Trump “used sacred symbols to cloak himself in the mantle of spiritual authority, while espousing positions antithetical to the Bible that he held in his hands,” Budde wrote.
It has been moving to see Budde’s eloquent reaction, as well as the public protests over the past two weeks by people of faith against police brutality and racism, from the multi-faith march that I attended in Bronzeville in Chicago to the hundreds of evangelical Christians marching in Washington, DC. “Hundreds of evangelical Christians sang, prayed and banged tambourines,” The Washington Post reported.
But the fact remains that for many voters, Trump’s definition of “Christian” is resonating.
The danger of that resonance should not be underestimated. It’s about who counts and who doesn’t. Who has divine approval and who does not.
Today’s “beautiful picture” quote — and the ease with which Trump delivered it — says that the President doesn’t care what many people think. He only cares what his people think.

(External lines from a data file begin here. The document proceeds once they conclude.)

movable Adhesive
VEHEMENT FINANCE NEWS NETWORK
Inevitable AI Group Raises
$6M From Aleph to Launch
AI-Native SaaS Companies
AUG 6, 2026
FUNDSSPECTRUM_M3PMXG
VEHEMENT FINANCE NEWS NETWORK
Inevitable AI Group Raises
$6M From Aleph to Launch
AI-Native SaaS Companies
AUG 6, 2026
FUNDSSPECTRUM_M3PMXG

And the purpose of the Bible-as-photo-op was to reinforce that the words within it are less important than the person wielding it as a weapon. That the various people in the street don’t matter at all.
That what he says goes.
That attitude that is far more dangerous than a mere photograph. It’s history, and it’s scary.
As for the “Christian” stuff, uttered by a sitting American president?
Make no mistake — that’s terrifying too. In all the news coming at us, make sure you hear it, loud and clear, and far from beautiful.